Write out, word for word, the rows from the very beginning through the line containing "быть теплыми или холодными, что с", including that line.

== DATA

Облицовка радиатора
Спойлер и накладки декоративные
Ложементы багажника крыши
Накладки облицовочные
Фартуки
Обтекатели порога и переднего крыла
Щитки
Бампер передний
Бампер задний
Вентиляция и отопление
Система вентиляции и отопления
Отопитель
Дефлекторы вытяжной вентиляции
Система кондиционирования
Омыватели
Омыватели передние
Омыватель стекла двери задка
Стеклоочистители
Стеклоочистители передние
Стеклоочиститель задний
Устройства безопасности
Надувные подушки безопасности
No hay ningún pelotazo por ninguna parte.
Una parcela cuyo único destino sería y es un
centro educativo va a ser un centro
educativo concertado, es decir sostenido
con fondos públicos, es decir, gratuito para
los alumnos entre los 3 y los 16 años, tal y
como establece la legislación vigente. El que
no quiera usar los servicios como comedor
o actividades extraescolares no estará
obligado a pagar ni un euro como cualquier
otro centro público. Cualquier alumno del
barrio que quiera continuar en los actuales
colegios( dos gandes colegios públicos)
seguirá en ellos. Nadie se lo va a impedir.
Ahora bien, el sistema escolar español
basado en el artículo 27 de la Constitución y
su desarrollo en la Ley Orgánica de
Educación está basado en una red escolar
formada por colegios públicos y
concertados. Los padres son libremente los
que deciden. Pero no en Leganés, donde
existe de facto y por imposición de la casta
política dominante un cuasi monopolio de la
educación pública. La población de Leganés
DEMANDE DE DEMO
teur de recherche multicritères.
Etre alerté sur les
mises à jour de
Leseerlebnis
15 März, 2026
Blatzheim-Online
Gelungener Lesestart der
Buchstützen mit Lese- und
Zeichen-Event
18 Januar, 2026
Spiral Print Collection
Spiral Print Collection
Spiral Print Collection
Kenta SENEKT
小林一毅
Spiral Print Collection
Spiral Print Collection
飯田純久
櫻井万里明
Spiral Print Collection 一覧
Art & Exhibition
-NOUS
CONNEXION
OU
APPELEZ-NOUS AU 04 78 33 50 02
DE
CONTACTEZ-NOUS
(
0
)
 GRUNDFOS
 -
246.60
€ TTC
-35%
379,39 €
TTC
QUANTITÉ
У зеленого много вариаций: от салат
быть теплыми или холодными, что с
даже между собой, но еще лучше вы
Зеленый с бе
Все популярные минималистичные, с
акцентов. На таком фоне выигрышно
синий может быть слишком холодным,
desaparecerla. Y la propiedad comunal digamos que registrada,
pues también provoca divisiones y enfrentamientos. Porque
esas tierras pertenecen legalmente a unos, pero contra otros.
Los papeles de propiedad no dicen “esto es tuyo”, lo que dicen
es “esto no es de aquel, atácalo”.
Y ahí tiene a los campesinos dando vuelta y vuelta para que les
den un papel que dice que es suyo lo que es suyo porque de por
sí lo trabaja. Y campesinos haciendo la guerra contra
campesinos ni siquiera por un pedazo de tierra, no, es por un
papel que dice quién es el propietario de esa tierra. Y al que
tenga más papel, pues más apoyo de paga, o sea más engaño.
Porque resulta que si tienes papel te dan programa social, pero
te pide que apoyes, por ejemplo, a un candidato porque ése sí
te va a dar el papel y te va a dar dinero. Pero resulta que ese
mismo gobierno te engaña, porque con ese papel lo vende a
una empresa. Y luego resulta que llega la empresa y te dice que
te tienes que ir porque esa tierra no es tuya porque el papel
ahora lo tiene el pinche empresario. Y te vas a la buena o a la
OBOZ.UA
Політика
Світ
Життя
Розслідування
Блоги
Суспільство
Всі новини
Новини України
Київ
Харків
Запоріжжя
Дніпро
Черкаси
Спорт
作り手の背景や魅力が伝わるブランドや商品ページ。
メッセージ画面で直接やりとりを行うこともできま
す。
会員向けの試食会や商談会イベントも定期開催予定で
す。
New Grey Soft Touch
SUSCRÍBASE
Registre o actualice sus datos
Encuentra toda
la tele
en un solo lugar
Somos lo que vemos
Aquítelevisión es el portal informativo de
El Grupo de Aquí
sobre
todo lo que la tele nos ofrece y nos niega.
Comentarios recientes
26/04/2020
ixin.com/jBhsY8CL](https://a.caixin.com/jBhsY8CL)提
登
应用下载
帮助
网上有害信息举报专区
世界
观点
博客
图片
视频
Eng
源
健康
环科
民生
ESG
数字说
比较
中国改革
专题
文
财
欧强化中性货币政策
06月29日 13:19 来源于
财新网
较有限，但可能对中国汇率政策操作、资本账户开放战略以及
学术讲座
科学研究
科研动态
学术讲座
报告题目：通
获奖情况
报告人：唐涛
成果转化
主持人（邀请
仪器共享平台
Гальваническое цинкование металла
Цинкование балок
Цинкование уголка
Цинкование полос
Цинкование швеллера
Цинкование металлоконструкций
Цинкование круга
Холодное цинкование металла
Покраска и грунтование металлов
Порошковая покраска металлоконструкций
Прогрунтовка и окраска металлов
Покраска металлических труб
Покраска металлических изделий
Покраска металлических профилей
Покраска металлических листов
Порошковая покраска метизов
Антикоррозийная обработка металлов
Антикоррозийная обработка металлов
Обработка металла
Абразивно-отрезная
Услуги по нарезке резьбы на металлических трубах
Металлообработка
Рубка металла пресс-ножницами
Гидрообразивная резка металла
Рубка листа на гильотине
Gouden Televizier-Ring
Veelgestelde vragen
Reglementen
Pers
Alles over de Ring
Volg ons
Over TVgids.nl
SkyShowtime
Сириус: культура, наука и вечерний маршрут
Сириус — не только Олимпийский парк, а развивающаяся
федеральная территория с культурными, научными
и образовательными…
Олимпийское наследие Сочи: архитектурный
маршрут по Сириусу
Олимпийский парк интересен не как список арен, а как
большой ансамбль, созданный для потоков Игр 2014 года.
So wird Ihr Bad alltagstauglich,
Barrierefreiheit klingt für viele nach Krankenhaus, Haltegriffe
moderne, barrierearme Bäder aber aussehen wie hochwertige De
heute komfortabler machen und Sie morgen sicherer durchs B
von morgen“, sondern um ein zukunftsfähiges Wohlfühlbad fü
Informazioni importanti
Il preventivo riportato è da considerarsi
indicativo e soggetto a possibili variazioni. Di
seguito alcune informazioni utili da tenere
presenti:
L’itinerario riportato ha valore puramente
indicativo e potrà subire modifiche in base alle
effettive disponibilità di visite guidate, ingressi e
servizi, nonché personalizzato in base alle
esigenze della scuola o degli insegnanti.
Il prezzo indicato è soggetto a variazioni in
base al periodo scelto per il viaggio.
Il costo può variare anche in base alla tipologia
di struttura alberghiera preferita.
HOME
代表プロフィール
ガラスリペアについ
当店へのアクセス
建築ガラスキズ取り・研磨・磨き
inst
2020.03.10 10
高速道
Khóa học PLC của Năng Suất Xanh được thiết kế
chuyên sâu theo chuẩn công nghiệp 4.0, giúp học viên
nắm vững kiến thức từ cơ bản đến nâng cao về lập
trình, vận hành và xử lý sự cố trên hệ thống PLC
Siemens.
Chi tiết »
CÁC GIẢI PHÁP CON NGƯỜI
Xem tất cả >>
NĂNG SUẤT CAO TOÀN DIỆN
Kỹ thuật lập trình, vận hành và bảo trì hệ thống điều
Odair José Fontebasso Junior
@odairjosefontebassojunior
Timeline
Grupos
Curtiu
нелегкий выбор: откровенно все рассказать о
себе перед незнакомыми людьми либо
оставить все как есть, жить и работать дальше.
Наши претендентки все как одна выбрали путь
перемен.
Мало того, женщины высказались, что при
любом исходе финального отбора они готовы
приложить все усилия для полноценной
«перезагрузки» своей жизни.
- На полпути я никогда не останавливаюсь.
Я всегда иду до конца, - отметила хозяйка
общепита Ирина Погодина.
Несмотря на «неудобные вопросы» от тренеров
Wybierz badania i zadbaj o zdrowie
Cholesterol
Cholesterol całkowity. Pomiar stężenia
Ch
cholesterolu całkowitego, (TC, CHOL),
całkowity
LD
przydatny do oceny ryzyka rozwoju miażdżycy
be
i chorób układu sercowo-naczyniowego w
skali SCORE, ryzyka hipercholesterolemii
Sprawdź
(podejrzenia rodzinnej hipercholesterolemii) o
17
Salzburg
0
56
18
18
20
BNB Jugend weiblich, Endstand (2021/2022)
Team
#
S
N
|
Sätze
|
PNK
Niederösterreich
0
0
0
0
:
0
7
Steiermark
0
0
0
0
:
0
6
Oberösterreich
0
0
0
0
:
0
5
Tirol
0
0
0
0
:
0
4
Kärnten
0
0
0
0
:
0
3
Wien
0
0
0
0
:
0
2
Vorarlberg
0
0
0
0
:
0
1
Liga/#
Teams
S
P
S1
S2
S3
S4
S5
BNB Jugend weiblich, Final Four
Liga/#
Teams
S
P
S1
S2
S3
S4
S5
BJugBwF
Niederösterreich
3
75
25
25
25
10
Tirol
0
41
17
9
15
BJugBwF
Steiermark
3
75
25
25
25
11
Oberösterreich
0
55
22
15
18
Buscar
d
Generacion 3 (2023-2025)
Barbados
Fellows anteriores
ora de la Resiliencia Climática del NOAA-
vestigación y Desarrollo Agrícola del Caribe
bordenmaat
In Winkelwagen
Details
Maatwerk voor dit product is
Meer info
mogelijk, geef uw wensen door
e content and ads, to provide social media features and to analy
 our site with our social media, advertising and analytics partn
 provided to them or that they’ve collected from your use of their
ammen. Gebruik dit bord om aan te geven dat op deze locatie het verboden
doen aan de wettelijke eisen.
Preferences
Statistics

====

SOLUTION FOR THIS EXERCISE ::
Облицовка радиатора
Спойлер и накладки декоративные
Ложементы багажника крыши
Накладки облицовочные
Фартуки
Обтекатели порога и переднего крыла
Щитки
Бампер передний
Бампер задний
Вентиляция и отопление
Система вентиляции и отопления
Отопитель
Дефлекторы вытяжной вентиляции
Система кондиционирования
Омыватели
Омыватели передние
Омыватель стекла двери задка
Стеклоочистители
Стеклоочистители передние
Стеклоочиститель задний
Устройства безопасности
Надувные подушки безопасности
No hay ningún pelotazo por ninguna parte.
Una parcela cuyo único destino sería y es un
centro educativo va a ser un centro
educativo concertado, es decir sostenido
con fondos públicos, es decir, gratuito para
los alumnos entre los 3 y los 16 años, tal y
como establece la legislación vigente. El que
no quiera usar los servicios como comedor
o actividades extraescolares no estará
obligado a pagar ni un euro como cualquier
otro centro público. Cualquier alumno del
barrio que quiera continuar en los actuales
colegios( dos gandes colegios públicos)
seguirá en ellos. Nadie se lo va a impedir.
Ahora bien, el sistema escolar español
basado en el artículo 27 de la Constitución y
su desarrollo en la Ley Orgánica de
Educación está basado en una red escolar
formada por colegios públicos y
concertados. Los padres son libremente los
que deciden. Pero no en Leganés, donde
existe de facto y por imposición de la casta
política dominante un cuasi monopolio de la
educación pública. La población de Leganés
DEMANDE DE DEMO
teur de recherche multicritères.
Etre alerté sur les
mises à jour de
Leseerlebnis
15 März, 2026
Blatzheim-Online
Gelungener Lesestart der
Buchstützen mit Lese- und
Zeichen-Event
18 Januar, 2026
Spiral Print Collection
Spiral Print Collection
Spiral Print Collection
Kenta SENEKT
小林一毅
Spiral Print Collection
Spiral Print Collection
飯田純久
櫻井万里明
Spiral Print Collection 一覧
Art & Exhibition
-NOUS
CONNEXION
OU
APPELEZ-NOUS AU 04 78 33 50 02
DE
CONTACTEZ-NOUS
(
0
)
 GRUNDFOS
 -
246.60
€ TTC
-35%
379,39 €
TTC
QUANTITÉ
У зеленого много вариаций: от салат
быть теплыми или холодными, что с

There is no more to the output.